(Exercise brief)
Rewrite the part of the records that opens with the line containing "genus: Polygala" and closes with the line containing "family: Lejeuneaceae", putting "vernacular name" in place of "common name" and leaving everything else unchanged.

(Input records)
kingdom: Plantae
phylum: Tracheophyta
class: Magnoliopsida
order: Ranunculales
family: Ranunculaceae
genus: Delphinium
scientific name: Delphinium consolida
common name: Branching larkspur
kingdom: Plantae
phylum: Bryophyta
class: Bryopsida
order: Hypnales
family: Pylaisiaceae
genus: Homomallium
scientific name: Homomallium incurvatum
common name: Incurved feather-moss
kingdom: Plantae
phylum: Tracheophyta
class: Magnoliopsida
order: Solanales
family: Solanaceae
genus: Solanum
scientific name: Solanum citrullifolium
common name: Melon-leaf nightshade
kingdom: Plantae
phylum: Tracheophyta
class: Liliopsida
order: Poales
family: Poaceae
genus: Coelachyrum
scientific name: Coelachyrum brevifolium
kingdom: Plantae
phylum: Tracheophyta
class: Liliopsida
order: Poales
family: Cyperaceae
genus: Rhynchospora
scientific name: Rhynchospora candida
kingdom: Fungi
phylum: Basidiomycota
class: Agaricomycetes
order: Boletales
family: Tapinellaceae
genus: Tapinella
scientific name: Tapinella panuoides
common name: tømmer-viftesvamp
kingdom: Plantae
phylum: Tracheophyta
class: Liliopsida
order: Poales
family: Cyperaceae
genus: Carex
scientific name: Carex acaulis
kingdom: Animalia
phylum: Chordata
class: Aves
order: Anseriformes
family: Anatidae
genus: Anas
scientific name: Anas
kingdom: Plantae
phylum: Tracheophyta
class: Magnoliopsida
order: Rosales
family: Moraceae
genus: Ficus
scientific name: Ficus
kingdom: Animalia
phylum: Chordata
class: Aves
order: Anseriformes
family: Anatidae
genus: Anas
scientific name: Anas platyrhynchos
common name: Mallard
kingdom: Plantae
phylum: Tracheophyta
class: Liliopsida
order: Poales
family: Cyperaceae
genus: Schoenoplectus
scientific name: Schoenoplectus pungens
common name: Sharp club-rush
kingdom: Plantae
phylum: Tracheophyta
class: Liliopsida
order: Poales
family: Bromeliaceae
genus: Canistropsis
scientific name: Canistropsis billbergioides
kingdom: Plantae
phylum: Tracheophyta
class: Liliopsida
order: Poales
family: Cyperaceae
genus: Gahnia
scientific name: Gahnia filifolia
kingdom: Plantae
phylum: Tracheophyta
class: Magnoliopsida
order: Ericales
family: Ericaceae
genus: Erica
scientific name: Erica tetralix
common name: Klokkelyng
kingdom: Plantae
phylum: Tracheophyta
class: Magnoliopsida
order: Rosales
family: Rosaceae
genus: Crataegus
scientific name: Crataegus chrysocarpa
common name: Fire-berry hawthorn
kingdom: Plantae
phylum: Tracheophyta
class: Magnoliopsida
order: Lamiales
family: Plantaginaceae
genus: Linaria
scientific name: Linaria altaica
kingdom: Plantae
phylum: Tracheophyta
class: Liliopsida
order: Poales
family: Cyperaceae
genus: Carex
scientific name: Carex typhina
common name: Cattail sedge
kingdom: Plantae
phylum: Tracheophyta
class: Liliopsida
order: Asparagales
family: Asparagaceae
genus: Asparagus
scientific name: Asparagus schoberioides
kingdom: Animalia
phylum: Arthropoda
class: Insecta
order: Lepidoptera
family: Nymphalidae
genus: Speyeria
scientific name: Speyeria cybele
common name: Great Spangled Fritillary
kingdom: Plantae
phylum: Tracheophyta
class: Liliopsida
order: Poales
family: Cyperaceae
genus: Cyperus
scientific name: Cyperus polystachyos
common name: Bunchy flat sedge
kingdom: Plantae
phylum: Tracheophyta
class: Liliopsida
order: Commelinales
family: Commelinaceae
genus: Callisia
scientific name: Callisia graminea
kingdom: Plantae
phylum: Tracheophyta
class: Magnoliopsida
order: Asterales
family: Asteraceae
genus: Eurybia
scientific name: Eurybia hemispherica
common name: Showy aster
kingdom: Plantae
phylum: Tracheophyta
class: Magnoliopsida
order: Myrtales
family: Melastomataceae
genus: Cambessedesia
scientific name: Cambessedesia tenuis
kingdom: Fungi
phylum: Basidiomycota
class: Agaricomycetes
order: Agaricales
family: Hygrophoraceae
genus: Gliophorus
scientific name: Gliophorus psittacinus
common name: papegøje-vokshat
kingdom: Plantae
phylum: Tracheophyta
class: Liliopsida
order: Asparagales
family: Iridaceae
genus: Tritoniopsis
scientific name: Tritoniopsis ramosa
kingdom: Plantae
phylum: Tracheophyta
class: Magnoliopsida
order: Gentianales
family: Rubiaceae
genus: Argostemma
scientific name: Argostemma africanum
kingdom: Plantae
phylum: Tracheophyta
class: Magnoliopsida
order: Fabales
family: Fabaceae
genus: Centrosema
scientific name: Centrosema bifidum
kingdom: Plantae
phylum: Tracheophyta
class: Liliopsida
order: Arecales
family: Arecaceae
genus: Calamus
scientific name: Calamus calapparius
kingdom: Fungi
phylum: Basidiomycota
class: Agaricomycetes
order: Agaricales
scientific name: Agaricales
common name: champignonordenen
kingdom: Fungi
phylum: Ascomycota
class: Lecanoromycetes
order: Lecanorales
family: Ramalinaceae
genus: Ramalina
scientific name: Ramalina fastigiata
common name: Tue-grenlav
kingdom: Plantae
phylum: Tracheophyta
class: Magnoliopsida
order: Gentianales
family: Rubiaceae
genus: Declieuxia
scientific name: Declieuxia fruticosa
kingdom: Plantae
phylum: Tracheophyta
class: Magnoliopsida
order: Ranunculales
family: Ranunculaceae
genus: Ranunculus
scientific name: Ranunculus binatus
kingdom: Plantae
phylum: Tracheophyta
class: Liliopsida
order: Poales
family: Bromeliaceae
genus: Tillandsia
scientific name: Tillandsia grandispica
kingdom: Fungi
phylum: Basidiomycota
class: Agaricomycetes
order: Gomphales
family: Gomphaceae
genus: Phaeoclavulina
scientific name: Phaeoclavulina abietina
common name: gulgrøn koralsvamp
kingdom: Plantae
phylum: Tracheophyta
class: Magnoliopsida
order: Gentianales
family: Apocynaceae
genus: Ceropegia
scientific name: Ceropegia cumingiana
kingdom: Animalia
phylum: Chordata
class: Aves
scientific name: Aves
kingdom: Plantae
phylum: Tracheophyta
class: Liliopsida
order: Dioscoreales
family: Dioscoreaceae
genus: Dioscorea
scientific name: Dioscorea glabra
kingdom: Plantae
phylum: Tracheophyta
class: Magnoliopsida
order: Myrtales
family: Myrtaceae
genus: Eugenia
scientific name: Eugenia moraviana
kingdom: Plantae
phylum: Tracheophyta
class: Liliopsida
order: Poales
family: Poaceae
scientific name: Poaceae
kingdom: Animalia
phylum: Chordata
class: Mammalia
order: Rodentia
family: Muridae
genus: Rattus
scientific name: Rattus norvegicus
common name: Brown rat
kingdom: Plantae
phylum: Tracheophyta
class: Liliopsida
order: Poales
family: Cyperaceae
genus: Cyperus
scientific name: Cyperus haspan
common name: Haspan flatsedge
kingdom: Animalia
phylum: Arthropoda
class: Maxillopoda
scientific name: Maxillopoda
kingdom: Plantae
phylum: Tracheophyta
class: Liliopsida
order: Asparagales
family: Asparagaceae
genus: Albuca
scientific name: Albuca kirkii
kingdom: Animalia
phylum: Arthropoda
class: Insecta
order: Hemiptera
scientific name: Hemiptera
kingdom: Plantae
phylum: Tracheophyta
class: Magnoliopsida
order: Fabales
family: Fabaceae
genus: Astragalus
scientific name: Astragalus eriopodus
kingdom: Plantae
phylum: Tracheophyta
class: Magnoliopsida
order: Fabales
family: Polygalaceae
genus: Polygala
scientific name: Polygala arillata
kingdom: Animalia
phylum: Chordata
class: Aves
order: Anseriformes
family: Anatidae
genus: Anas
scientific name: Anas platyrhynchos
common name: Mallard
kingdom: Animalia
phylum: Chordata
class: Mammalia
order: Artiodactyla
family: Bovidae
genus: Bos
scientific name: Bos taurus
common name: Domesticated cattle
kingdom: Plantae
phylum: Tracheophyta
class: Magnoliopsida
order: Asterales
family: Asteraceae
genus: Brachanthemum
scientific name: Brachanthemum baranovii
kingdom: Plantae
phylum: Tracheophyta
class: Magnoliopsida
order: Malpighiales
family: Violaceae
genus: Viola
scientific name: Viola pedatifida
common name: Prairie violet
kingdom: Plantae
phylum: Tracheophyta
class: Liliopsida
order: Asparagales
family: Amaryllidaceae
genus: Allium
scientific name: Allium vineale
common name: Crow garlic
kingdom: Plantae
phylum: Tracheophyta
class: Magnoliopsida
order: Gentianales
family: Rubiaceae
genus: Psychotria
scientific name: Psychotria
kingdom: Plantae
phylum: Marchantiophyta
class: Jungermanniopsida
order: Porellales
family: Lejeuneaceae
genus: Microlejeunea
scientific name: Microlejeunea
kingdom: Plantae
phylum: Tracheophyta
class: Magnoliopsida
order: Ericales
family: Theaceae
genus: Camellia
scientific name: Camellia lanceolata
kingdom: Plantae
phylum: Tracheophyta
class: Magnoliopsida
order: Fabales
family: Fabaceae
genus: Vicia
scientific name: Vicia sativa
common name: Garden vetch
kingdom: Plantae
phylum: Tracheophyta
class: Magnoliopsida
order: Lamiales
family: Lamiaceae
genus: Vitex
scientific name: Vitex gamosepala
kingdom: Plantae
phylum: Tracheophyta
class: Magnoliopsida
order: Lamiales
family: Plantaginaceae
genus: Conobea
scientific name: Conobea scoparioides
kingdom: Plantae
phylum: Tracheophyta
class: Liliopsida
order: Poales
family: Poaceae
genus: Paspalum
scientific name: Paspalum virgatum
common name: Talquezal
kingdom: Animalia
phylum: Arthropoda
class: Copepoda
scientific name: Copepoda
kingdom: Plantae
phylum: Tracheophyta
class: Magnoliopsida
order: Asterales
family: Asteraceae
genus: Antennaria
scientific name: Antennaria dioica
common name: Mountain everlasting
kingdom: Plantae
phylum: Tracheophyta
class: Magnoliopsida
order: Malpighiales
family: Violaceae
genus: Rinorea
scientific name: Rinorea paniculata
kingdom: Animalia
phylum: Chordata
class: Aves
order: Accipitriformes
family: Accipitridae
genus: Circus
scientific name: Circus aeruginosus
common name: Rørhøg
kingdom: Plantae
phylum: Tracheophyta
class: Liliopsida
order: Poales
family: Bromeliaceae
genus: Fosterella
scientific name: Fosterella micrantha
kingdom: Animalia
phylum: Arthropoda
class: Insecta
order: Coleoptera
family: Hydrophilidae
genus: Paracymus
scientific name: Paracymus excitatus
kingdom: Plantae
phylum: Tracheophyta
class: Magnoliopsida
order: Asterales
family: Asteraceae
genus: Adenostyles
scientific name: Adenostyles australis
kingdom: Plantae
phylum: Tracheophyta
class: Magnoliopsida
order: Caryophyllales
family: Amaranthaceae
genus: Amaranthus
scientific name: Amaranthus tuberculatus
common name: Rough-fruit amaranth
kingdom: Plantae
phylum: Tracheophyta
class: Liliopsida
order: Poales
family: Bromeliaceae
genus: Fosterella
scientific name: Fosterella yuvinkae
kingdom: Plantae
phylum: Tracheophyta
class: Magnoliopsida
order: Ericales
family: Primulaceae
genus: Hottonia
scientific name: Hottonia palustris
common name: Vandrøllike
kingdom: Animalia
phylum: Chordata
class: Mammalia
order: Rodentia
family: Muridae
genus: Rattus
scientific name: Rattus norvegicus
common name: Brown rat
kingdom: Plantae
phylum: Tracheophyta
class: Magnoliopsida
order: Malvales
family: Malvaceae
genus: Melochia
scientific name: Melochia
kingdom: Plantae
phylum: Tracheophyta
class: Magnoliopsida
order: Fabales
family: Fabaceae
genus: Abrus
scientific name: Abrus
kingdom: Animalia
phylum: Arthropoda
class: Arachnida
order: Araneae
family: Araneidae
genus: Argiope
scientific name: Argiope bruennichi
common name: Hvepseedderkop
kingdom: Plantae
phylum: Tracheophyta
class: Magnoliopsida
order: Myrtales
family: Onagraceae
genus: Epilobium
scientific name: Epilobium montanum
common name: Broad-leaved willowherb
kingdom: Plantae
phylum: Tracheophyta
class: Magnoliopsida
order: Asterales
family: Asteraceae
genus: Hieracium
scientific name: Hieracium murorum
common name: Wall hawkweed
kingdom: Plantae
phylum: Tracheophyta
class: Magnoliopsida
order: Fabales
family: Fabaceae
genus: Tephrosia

(Complete output)
genus: Polygala
scientific name: Polygala arillata
kingdom: Animalia
phylum: Chordata
class: Aves
order: Anseriformes
family: Anatidae
genus: Anas
scientific name: Anas platyrhynchos
vernacular name: Mallard
kingdom: Animalia
phylum: Chordata
class: Mammalia
order: Artiodactyla
family: Bovidae
genus: Bos
scientific name: Bos taurus
vernacular name: Domesticated cattle
kingdom: Plantae
phylum: Tracheophyta
class: Magnoliopsida
order: Asterales
family: Asteraceae
genus: Brachanthemum
scientific name: Brachanthemum baranovii
kingdom: Plantae
phylum: Tracheophyta
class: Magnoliopsida
order: Malpighiales
family: Violaceae
genus: Viola
scientific name: Viola pedatifida
vernacular name: Prairie violet
kingdom: Plantae
phylum: Tracheophyta
class: Liliopsida
order: Asparagales
family: Amaryllidaceae
genus: Allium
scientific name: Allium vineale
vernacular name: Crow garlic
kingdom: Plantae
phylum: Tracheophyta
class: Magnoliopsida
order: Gentianales
family: Rubiaceae
genus: Psychotria
scientific name: Psychotria
kingdom: Plantae
phylum: Marchantiophyta
class: Jungermanniopsida
order: Porellales
family: Lejeuneaceae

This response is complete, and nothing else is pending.